**EXCERPT TO READ**
########
GEORGIA ELECTIONS.jpg
A woman passes in front of election posters of the candidates Beka Odisharia and Ketevan Mamulashvili of 'Georgian Dream' coalition in Tbilisi, Georgia, 06 October 2016.
Photograph: EPA/ZURAB KURTSIKIDZE

The republic of Georgia's leading political party, Georgian Dream, appeared to maintain its position as the strongest party in parliament after elections Saturday, according to the results of exit polls published by the Interfax news agency.

A poll commissioned by the TV station Rustavi 2, which is reputed to have links to the largest opposition party, the United National Movement, showed that Georgian Dream came out on top with almost 40 per cent of the votes. The same poll showed the United National Movement in a close second with about 33 per cent.

Another poll commissioned by several other TV stations showed Georgian Dream with a much higher lead, about 54 per cent of the votes, compared with about 20 per cent for the United National Movement.

A third political party, the self-defined populist Alliance of Patriots of Georgia, appeared to come in slightly above the 5-per-cent threshold for representation in parliament, local media outlet InterpressNews reported.
########
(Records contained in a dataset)
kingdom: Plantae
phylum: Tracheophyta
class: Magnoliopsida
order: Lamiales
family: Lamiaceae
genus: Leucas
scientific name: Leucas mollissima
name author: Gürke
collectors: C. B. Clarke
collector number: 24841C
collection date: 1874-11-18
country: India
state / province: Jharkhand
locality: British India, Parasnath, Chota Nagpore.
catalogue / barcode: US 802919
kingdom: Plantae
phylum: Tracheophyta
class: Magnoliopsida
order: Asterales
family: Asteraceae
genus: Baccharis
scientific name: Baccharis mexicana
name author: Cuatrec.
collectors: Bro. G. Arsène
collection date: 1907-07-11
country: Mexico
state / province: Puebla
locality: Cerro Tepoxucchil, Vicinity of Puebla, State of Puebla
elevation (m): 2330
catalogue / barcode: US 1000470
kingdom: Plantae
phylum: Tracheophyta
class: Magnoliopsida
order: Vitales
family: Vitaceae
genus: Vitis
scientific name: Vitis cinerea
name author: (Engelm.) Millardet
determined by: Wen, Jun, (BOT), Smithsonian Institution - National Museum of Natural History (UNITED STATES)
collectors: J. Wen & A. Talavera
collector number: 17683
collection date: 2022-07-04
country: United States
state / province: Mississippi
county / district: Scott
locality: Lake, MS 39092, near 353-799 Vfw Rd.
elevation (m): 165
########
**ASSIGNMENT**
In the election report, what share of the votes did the poll commissioned by Rustavi 2 give Georgian Dream? Rely only on the election report, not on the records.

**RESULT**
Almost 40 percent of the votes.